Strategy for Survival
Survival of the fittest is a natural phenomenon. Only those individuals and communities that can adapt to changing times can survive. The most important pre-requisite for adaptation is the realisation about threats and opportunities. We have made great progress in this regard. During the past ten centuries Indians have realised many things, being at the receiving end of a series of military and ideological attacks. We now realise the simple fact that threats for Indian nation are not solely from the ‘failed state’ or the ‘confused state’ in our neighbourhoods. Bigger ideological threats are emanating from one of the tiniest nations thousands of kilometres away. The missionary missiles targeted at our nation have force multiplier effects with their local variants. Confused communists are fuelling the missiles for their own reasons. It might seem that communism and missionaries are strange bed fellows. But the simple fact that they complement each other in many of their objectives makes them comrades in arms. For both forces, a completely disorganised and disoriented majority community is the best bet for their foreign ideologies to flourish. But they are heavily mistaken when they are facing an enlightened community of few but firm adherents.
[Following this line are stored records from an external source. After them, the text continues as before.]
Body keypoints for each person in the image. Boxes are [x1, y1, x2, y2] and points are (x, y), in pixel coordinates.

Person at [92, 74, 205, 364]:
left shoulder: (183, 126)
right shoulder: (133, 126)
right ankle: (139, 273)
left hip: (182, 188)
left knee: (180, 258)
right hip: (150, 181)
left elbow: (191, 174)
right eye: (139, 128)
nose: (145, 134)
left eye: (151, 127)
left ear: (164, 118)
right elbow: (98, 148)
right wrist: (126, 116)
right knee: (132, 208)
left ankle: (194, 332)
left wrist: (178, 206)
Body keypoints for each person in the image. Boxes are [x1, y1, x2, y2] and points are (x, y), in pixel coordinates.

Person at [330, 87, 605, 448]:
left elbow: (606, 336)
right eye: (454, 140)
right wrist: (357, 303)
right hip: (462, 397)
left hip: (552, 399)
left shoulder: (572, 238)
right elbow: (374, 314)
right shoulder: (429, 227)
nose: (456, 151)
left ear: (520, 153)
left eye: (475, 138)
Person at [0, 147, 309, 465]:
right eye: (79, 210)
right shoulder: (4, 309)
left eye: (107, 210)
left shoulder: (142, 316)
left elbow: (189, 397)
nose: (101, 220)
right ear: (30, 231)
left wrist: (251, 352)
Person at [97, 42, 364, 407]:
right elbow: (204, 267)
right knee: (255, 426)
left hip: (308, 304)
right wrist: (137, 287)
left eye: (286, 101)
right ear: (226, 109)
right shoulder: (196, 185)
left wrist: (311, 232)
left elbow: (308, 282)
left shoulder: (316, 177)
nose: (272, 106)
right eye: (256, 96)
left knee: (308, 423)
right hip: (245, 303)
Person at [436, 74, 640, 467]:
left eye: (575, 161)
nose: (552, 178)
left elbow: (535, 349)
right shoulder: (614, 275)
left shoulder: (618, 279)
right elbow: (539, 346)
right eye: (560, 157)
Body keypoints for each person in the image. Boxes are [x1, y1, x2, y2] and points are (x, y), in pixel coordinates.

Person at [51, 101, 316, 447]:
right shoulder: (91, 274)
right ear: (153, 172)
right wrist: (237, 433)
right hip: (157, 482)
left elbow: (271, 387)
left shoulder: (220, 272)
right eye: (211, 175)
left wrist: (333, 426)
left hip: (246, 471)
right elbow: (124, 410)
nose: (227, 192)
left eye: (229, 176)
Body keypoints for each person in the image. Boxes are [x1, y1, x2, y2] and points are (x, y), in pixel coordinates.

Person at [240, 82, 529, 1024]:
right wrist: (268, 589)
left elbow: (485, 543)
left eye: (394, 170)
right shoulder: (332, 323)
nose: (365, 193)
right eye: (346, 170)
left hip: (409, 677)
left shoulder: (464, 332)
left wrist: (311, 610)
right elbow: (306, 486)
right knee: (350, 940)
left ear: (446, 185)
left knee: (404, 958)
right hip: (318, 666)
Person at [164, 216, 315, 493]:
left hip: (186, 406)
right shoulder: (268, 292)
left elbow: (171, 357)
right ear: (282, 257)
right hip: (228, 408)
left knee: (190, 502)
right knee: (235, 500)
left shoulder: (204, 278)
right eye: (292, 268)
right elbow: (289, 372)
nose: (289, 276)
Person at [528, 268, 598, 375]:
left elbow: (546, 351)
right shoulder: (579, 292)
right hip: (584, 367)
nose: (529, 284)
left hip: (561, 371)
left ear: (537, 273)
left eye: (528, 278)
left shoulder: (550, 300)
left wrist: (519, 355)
The ultimate weapon of defence is offence. It is indeed the last option. But when it becomes inevitable, the war has to be taken to enemy’s camp. That is what Lord Krishna has explained so convincingly in Gita. In our context, the war is regarding harvest of souls. Government after government have failed to legislate on this vital matter concerning even the security and integrity of Indian nation. Leaders who won the elections on a secular mandate have failed the people much more than the pseudo-secularists. The proponents of organised harvest of souls in India must be made to realise the ultimate truth in all natural processes – that reverse osmosis is equally possible as osmosis. It will not take much time and effort to convince those who have been harvested on the false promise of equality to return home. The only thing that needs to be done is to put our own house in order. The ultimate success always lies with those who respect and worship Mother Nature because nothing unnatural can survive in nature.